When Duke coach David Cutcliffe spoke to reporters on a conference call this week, the first questions focused on quarterbacks — just not his current one, Brandon Connette.
Cutcliffe is one of the most respected quarterback coaches in college football, mentoring Peyton Manning and his predecessor, Colorado Rockies first baseman Todd Helton, as the offensive coordinator at Tennessee. Cutcliffe also coached Eli Manning as the head coach at Ole Miss, making him the only coach in SEC history to have two quarterbacks (the Mannings) throw for more than 10,000 yards.

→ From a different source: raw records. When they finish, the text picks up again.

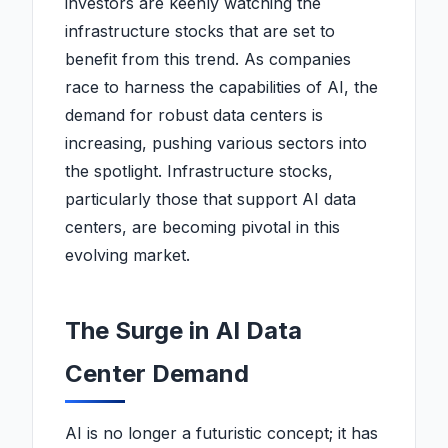
investors are keenly watching the
infrastructure stocks that are set to
benefit from this trend. As companies
race to harness the capabilities of AI, the
demand for robust data centers is
increasing, pushing various sectors into
the spotlight. Infrastructure stocks,
particularly those that support AI data
centers, are becoming pivotal in this
evolving market.
The Surge in AI Data
Center Demand
AI is no longer a futuristic concept; it has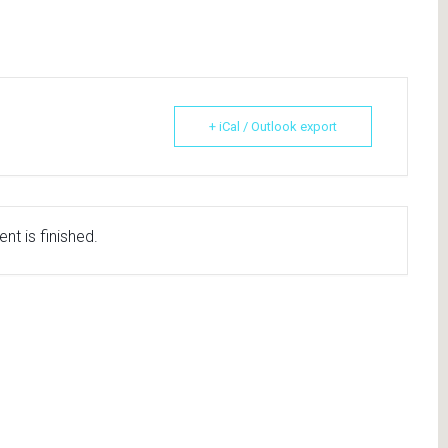
+ iCal / Outlook export
nt is finished.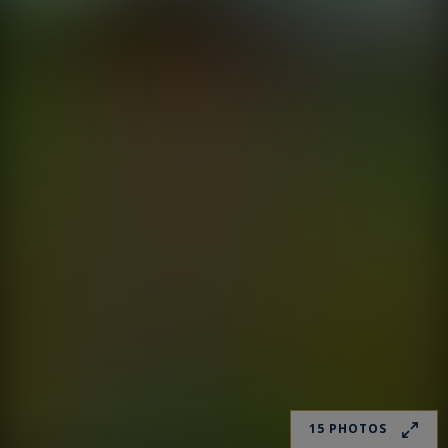
15 PHOTOS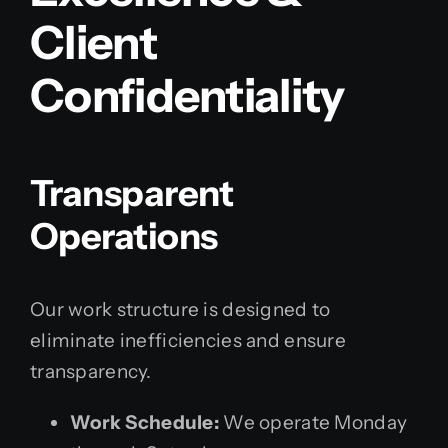
Client
Confidentiality
Transparent
Operations
Our work structure is designed to
eliminate inefficiencies and ensure
transparency.
Work Schedule:
We operate Monday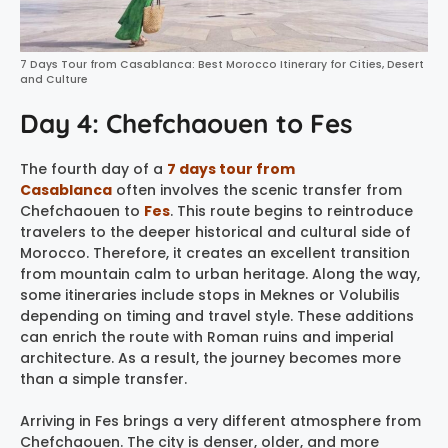
7 Days Tour from Casablanca: Best Morocco Itinerary for Cities, Desert
and Culture
Day 4: Chefchaouen to Fes
The fourth day of a
7 days tour from
Casablanca
often involves the scenic transfer from
Chefchaouen to
Fes
. This route begins to reintroduce
travelers to the deeper historical and cultural side of
Morocco. Therefore, it creates an excellent transition
from mountain calm to urban heritage. Along the way,
some itineraries include stops in Meknes or Volubilis
depending on timing and travel style. These additions
can enrich the route with Roman ruins and imperial
architecture. As a result, the journey becomes more
than a simple transfer.
Arriving in Fes brings a very different atmosphere from
Chefchaouen. The city is denser, older, and more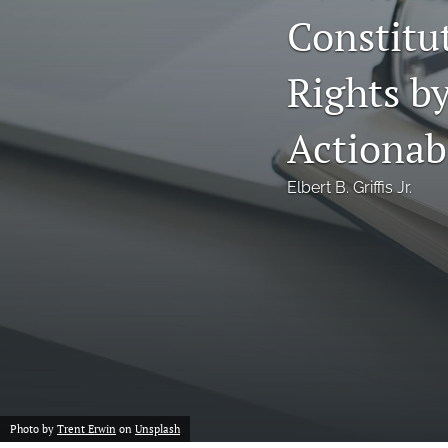
Constitut
Notes
Rights by
Symposia Posters
All
Actionab
Elbert B. Griffis Jr.
Photo by
Trent Erwin
on
Unsplash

That's nice and perhaps the answer to a trivia question, but Cutcliffe must find a way to help Connette defeat Pitt on Saturday at Wallace Wade Stadium in Durham, N.C. It's the second ACC game for both teams.
Connette has replaced Duke's best quarterback Anthony Boone, who broke his collarbone in the second game of the season.

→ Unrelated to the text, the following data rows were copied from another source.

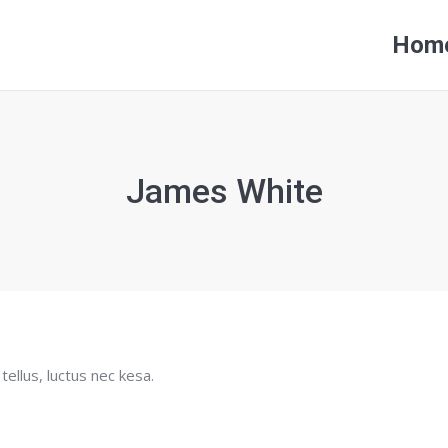
Hom
Hom
James White
tellus, luctus nec kesa.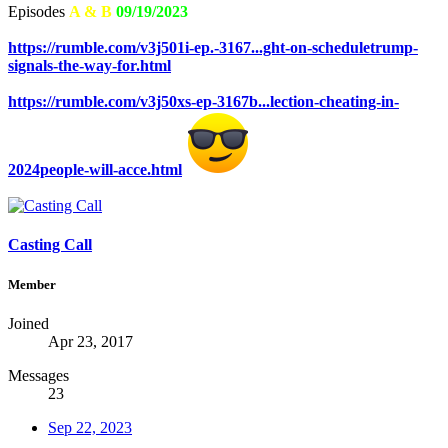
Episodes
A & B
09/19/2023
https://rumble.com/v3j501i-ep.-3167...ght-on-scheduletrump-
signals-the-way-for.html
https://rumble.com/v3j50xs-ep-3167b...lection-cheating-in-
2024people-will-acce.html
Casting Call
Member
Joined
Apr 23, 2017
Messages
23
Sep 22, 2023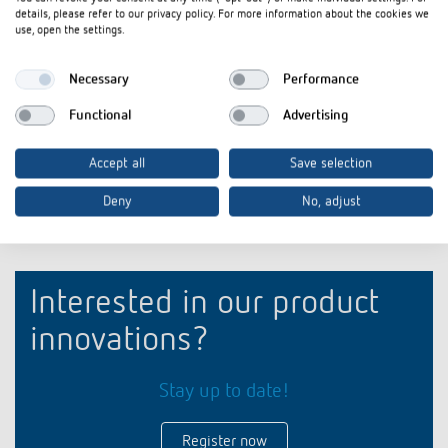
iONprime Touch Sensor and Room Controller: For
Flyer
PDF
details, please refer to our privacy policy. For more information about the cookies we
spaces that think ahead (3,9 MB)
use, open the settings.
Product profile iONprime Touch Sensor and Room
briefing
PDF
Necessary
Performance
Controller: For spaces that think ahead (3,1 MB)
Functional
Advertising
Add to documents basket
Accept all
Save selection
Deny
No, adjust
Interested in our product
innovations?
Stay up to date!
Register now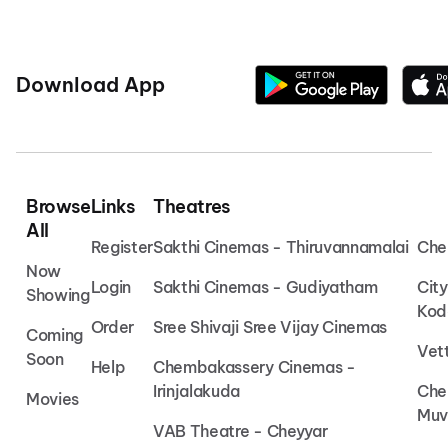
Download App
Browse
Links
Theatres
All
Register
Sakthi Cinemas - Thiruvannamalai
Che
Now
Login
Sakthi Cinemas - Gudiyatham
Cit
Showing
Kod
Order
Sree Shivaji Sree Vijay Cinemas
Coming
Vet
Soon
Help
Chembakassery Cinemas -
Irinjalakuda
Che
Movies
Muv
VAB Theatre - Cheyyar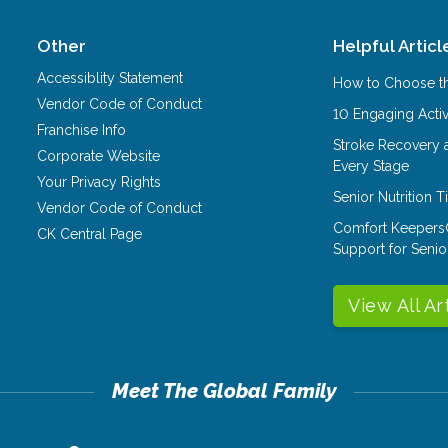
Other
Helpful Articl
Accessiblity Statement
How to Choose th
Vendor Code of Conduct
10 Engaging Activ
Franchise Info
Stroke Recovery 
Corporate Website
Every Stage
Your Privacy Rights
Senior Nutrition 
Vendor Code of Conduct
Comfort Keepers
CK Central Page
Support for Senio
View All Ar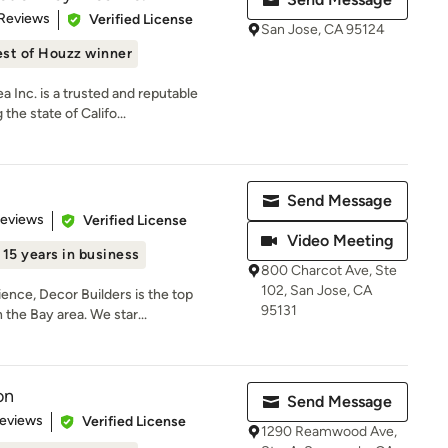
 5 stars
 Reviews
Verified License
San Jose, CA 95124
st of Houzz winner
a Inc. is a trusted and reputable
he state of Califo...
Send Message
 5 stars
Reviews
Verified License
Video Meeting
15 years in business
800 Charcot Ave, Ste
102, San Jose, CA
ence, Decor Builders is the top
95131
the Bay area. We star...
on
Send Message
 5 stars
Reviews
Verified License
1290 Reamwood Ave,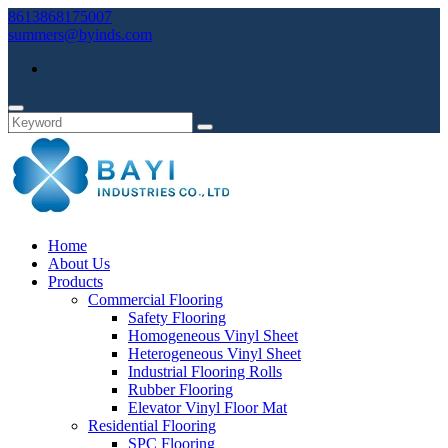
8613868175007
summers@byinds.com
Home
About Us
Products
Commercial Flooring
Safety Flooring
Homogeneous Vinyl Sheet
Heterogeneous Vinyl Sheet
Industrial Flooring Rolls
Rubber Flooring
Elevator Vinyl Floor Mat
Residential Flooring
SPC Flooring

Boone's injury is a bit of good fortune for Pitt. He completed 75 percent of his passes (27 for 36) for 275 yards in two games before his injury.

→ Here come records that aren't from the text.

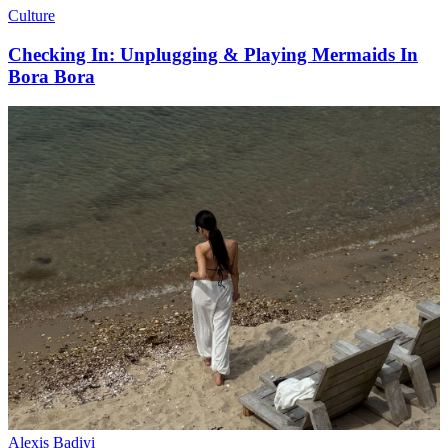
Culture
Checking In: Unplugging & Playing Mermaids In
Bora Bora
Alexis Badiyi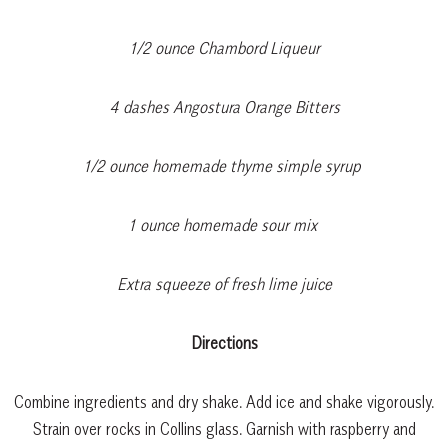
1/2 ounce Chambord Liqueur
4 dashes Angostura Orange Bitters
1/2 ounce homemade thyme simple syrup
1 ounce homemade sour mix
Extra squeeze of fresh lime juice
Directions
Combine ingredients and dry shake. Add ice and shake vigorously.
Strain over rocks in Collins glass. Garnish with raspberry and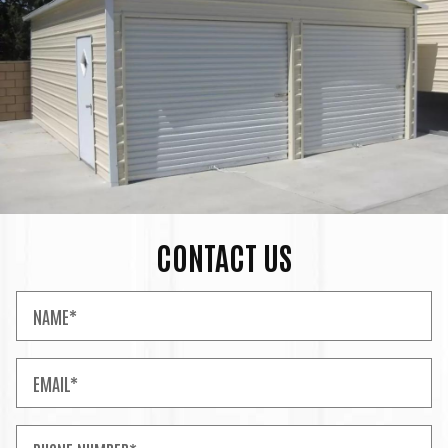
CONTACT US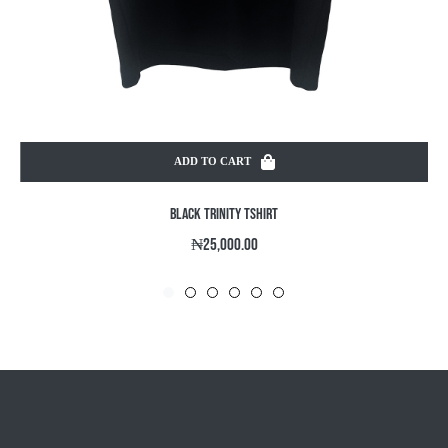
ADD TO CART
BLACK TRINITY TSHIRT
Regular
₦25,000.00
price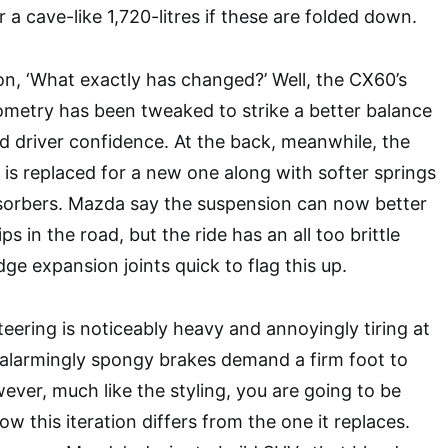
or a cave-like 1,720-litres if these are folded down.
ion, ‘What exactly has changed?’ Well, the CX60’s
ometry has been tweaked to strike a better balance
 driver confidence. At the back, meanwhile, the
r is replaced for a new one along with softer springs
sorbers. Mazda say the suspension can now better
 in the road, but the ride has an all too brittle
idge expansion joints quick to flag this up.
teering is noticeably heavy and annoyingly tiring at
 alarmingly spongy brakes demand a firm foot to
ever, much like the styling, you are going to be
ow this iteration differs from the one it replaces.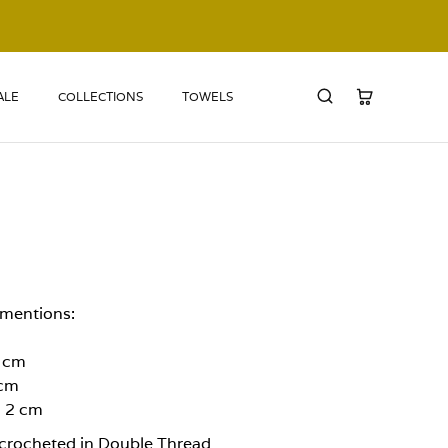
ALE
COLLECTIONS
TOWELS
amentions:
2 cm
 cm
: 2 cm
crocheted in Double Thread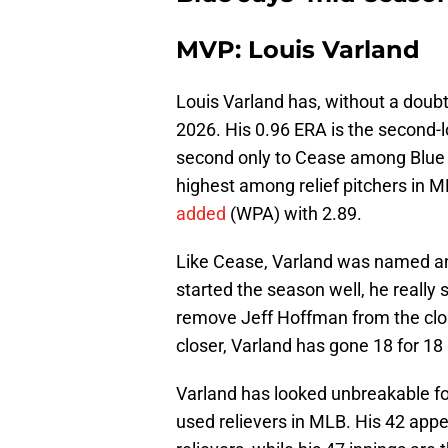
MVP: Louis Varland
Louis Varland has, without a doubt
2026. His 0.96 ERA is the second-l
second only to Cease among Blue J
highest among relief pitchers in ML
added
(WPA) with 2.89.
Like Cease, Varland was named an Al
started the season well, he really
remove Jeff Hoffman from the close
closer, Varland has gone 18 for 18 
Varland has looked unbreakable fo
used relievers in MLB. His 42 appe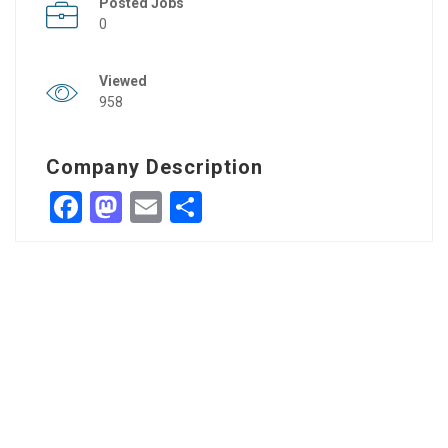
Posted Jobs
0
Viewed
958
Company Description
Facebook
Mastodon
Email
Share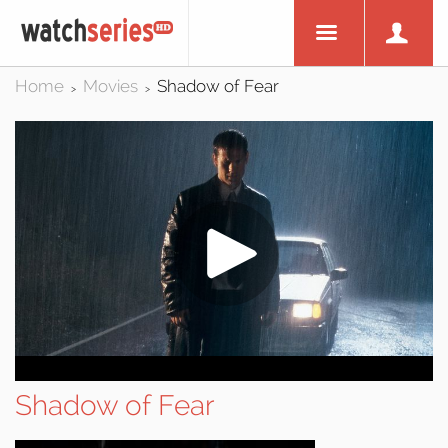
Home
Movies
Shadow of Fear
>
>
Shadow of Fear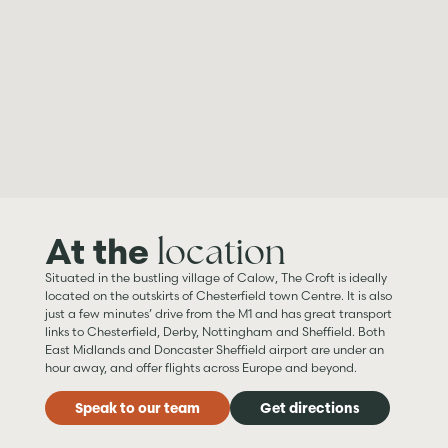
location
At the
Situated in the bustling village of Calow, The Croft is ideally
located on the outskirts of Chesterfield town Centre. It is also
just a few minutes’ drive from the M1 and has great transport
links to Chesterfield, Derby, Nottingham and Sheffield. Both
East Midlands and Doncaster Sheffield airport are under an
hour away, and offer flights across Europe and beyond.
Speak to our team
Get directions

Connette bounced all over the roster before settling in as the backup this season. He threw for only 122 yards in a 38-14 loss last week to Georgia Tech.
Not his fault, Cutcliffe said.
“It wasn't really all him by any means,” Cutcliffe said. “That was one of the more disappointing things, that we didn't execute around him like we are capable of. He never hung his head.”
Pitt defensive coordinator Matt House said Connette, who has run for two touchdowns, will challenge his unit.
“Boone might have been a little more athletic, but (Connette) is a hard guy to tackle and he really, truly plays hard,” House said. “You watch him and you respect how he plays. He gets every inch out of his ability.
“He's one of those guys if he wasn't playing quarterback, he would play another position because he plays so hard.”
The loss of Boone could slow Cutcliffe's efforts to rebuild a program that went to its first bowl game in 18 years last season. Before Cutcliffe arrived in 2008, Duke won 22 games in 13 seasons. Four times in that span, the Blue Devils were winless, most recently in '06.
Cutcliffe, the '12 ACC Coach of the Year, was asked how difficult it is to recruit quality athletes to Duke, which recently was ranked seventh in the nation academically by U.S. News and World Report.
“You don't go in looking at this as a hindrance,” he said. “I think it's one of the more exciting times for me as to what the potential is here to bring in great football players that also happen to be extremely quality, motivated students.”